Task description:
Scan the records below for the word "size". Copy each line where it appears.

========

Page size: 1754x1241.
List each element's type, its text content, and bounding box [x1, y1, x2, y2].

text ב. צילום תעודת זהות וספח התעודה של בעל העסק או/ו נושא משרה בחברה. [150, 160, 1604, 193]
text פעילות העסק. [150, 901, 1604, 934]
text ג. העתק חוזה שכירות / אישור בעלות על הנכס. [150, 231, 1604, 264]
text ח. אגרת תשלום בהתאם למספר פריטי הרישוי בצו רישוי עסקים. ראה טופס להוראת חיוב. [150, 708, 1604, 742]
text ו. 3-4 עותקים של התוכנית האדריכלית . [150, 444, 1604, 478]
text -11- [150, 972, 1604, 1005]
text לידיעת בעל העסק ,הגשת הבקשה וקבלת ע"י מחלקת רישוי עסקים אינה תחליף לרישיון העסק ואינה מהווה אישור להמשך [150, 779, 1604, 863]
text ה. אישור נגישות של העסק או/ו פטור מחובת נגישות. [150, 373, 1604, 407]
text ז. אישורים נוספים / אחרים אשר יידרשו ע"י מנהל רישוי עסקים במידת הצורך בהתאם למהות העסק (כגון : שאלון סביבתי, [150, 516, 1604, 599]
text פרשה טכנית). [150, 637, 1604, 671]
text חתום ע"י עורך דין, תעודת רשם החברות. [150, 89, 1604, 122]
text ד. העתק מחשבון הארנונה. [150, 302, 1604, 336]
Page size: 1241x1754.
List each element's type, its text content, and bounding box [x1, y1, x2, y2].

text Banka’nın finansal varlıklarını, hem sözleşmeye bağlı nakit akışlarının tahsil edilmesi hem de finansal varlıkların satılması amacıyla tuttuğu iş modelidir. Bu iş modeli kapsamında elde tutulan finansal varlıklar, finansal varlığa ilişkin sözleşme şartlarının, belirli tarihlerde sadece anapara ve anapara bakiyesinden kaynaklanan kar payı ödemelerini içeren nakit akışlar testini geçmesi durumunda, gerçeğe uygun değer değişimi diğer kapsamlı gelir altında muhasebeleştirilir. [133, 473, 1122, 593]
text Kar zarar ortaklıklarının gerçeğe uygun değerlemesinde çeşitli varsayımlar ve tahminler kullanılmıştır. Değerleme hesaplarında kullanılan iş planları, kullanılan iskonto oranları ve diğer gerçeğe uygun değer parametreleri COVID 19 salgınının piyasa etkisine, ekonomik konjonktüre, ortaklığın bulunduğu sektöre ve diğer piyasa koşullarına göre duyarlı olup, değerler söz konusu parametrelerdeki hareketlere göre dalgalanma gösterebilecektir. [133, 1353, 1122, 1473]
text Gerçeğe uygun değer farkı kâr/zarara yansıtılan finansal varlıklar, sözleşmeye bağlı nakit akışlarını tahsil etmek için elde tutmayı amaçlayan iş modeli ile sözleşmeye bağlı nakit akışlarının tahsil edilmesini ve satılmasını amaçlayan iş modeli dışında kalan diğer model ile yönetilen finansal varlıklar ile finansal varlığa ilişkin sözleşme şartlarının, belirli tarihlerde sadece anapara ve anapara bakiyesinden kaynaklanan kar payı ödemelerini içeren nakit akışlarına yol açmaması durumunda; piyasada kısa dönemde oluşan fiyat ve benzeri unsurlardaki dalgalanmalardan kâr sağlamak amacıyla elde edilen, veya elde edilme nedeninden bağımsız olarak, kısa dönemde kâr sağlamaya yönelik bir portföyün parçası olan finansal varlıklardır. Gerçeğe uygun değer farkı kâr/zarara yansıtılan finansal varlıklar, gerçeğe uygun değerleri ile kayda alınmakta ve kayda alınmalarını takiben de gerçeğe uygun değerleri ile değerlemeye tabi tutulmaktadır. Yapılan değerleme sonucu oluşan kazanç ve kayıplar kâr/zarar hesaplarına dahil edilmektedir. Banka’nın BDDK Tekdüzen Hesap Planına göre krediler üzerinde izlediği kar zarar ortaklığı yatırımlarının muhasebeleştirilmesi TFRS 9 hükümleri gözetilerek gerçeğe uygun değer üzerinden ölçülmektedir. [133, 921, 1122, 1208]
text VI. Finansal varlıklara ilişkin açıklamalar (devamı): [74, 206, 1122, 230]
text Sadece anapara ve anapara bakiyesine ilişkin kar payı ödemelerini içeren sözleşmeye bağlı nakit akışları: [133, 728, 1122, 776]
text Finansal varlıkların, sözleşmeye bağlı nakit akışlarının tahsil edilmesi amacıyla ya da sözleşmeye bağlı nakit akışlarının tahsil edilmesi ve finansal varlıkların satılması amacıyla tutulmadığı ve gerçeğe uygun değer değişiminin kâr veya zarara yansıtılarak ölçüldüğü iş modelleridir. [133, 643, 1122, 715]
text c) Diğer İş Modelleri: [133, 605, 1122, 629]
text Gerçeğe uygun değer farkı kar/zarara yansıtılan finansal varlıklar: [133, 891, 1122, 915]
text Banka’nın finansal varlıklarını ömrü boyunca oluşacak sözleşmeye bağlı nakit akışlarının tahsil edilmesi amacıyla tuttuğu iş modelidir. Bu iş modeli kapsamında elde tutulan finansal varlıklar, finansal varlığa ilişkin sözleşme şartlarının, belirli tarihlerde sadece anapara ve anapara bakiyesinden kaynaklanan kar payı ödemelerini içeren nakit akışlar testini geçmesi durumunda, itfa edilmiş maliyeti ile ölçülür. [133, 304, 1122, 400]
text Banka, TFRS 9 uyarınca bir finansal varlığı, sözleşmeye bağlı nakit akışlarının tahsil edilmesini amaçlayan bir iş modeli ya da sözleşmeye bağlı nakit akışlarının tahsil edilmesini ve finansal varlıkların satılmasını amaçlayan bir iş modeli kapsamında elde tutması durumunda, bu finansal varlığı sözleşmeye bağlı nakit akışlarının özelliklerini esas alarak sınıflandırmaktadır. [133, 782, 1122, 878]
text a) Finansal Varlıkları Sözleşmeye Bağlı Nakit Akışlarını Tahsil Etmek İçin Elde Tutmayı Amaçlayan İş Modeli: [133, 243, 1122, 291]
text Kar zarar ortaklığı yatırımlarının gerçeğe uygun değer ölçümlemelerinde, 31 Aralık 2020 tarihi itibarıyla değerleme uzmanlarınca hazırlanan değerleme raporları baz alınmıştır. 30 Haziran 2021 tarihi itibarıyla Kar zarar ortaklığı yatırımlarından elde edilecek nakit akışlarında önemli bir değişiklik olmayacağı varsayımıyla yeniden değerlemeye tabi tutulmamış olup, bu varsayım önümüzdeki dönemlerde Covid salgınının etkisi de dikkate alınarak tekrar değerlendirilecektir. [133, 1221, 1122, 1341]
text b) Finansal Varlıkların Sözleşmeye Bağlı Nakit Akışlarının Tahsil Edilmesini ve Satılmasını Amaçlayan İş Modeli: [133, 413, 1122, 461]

========

Result:
Page size: 1754x1241.
Page size: 1241x1754.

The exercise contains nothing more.